SINGAPORE : Two local universities and industry collaborators aim to develop new hydrogen extraction technologies to accelerate the commercial usage of hydrogen as a renewable energy source in Singapore.
Nanyang Technological University (NTU) aims to create better catalysts and more efficient reactors for improving the efficiency of extracting hydrogen from liquid organic hydrogen carriers.
This project, which holds the promise of enabling a more efficient and economical transport of hydrogen, will be supported by National University of Singapore (NUS) and various industry collaborators in Singapore and Japan. This in turn could contribute to the expansion of global hydrogen supply chains.
They aim to semi-commercialise the technology by 2025, and fully commercialise it by 2030.
NTU’s announcement on Tuesday (March 29) comes a week after a new report said that hydrogen will likely play a key role in Singapore’s move to reduce emissions from its power sector.
The aim is to get this sector, now responsible for about 40 per cent of national emissions, to reach net zero by 2050.
Hydrogen has been touted as a cleaner fuel compared to natural gas, as it does not release any carbon dioxide when burned. However, in order to be considered a green alternative, hydrogen has to be produced using renewable energy.

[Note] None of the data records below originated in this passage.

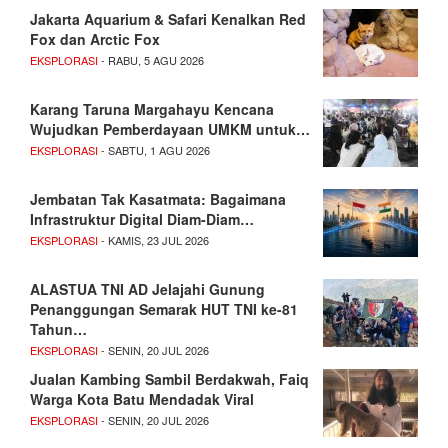
Jakarta Aquarium & Safari Kenalkan Red
Fox dan Arctic Fox
EKSPLORASI
- RABU, 5 AGU 2026
Karang Taruna Margahayu Kencana
Wujudkan Pemberdayaan UMKM untuk…
EKSPLORASI
- SABTU, 1 AGU 2026
Jembatan Tak Kasatmata: Bagaimana
Infrastruktur Digital Diam-Diam…
EKSPLORASI
- KAMIS, 23 JUL 2026
ALASTUA TNI AD Jelajahi Gunung
Penanggungan Semarak HUT TNI ke-81
Tahun…
EKSPLORASI
- SENIN, 20 JUL 2026
Jualan Kambing Sambil Berdakwah, Faiq
Warga Kota Batu Mendadak Viral
EKSPLORASI
- SENIN, 20 JUL 2026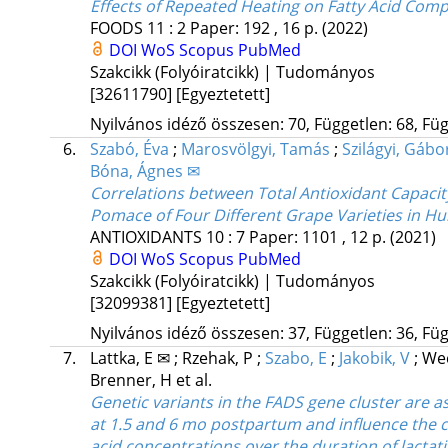
Effects of Repeated Heating on Fatty Acid Comp
FOODS
11
:
2
Paper: 192 , 16 p.
(2022)
DOI
WoS
Scopus
PubMed
Szakcikk (Folyóiratcikk) | Tudományos
[32611790]
[Egyeztetett]
Nyilvános idéző összesen: 70, Független: 68, Füg
6.
Szabó, Éva
;
Marosvölgyi, Tamás
;
Szilágyi, Gábo
Bóna, Ágnes ✉
Correlations between Total Antioxidant Capacit
Pomace of Four Different Grape Varieties in H
ANTIOXIDANTS
10
:
7
Paper: 1101 , 12 p.
(2021)
DOI
WoS
Scopus
PubMed
Szakcikk (Folyóiratcikk) | Tudományos
[32099381]
[Egyeztetett]
Nyilvános idéző összesen: 37, Független: 36, Füg
7.
Lattka, E ✉
;
Rzehak, P
;
Szabo, E
;
Jakobik, V
;
We
Brenner, H
et al.
Genetic variants in the FADS gene cluster are 
at 1.5 and 6 mo postpartum and influence the c
acid concentrations over the duration of lactati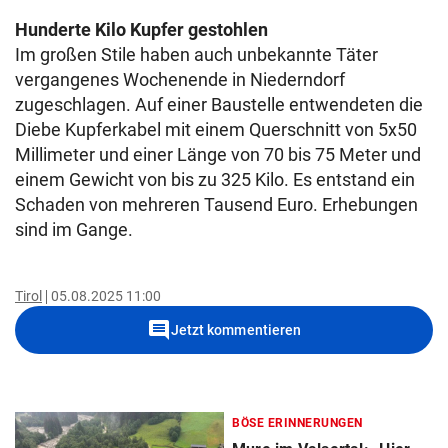
Hunderte Kilo Kupfer gestohlen
Im großen Stile haben auch unbekannte Täter
vergangenes Wochenende in Niederndorf
zugeschlagen. Auf einer Baustelle entwendeten die
Diebe Kupferkabel mit einem Querschnitt von 5x50
Millimeter und einer Länge von 70 bis 75 Meter und
einem Gewicht von bis zu 325 Kilo. Es entstand ein
Schaden von mehreren Tausend Euro. Erhebungen
sind im Gange.
Tirol
05.08.2025 11:00
comment
Jetzt kommentieren
BÖSE ERINNERUNGEN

This makes it difficult for Singapore to produce low-carbon hydrogen locally, which underlines the need for global hydrogen supply chains.
Minister for Trade and Industry Gan Kim Yong noted during the budget debate on the Singapore Green Plan that one challenge is in transporting hydrogen in large volumes, over long distances, as the technology to transport liquefied hydrogen is not yet available at scale.
To be transported, hydrogen has to be cooled to -253 deg C, where it is liquefied before it can be transported by tankers, similar to liquefied natural gas.
Alternative carrier forms of hydrogen, such as ammonia and liquid organic hydrogen carriers, are more easily transported, but come with their own challenges, such as the need to extract hydrogen from the carriers at the destination, Mr Gan noted.
NTU’s President Subra Suresh said that this project, which is supported by the Government’s Low-Carbon Energy Research Funding Initiative, will help to contribute to the design of a cost-effective hydrogen supply chain network for Singapore.
It will also draw on expertise from Japanese engineering firm Chiyoda Corporation, which has already developed hydrogen storage and transportation technology at ambient temperatures, known as Spera Hydrogen.
Other industrial collaborators include PSA Corporation, Sembcorp Industries, City Energy, Jurong Port, Singapore LNG Corporation and Mitsubishi Corporation.
“The ultimate goal is to reduce the global costs of hydrogen transportation and make hydrogen a viable alternative to conventional fuels, based on state-of-the-art facilities,” Prof Suresh added.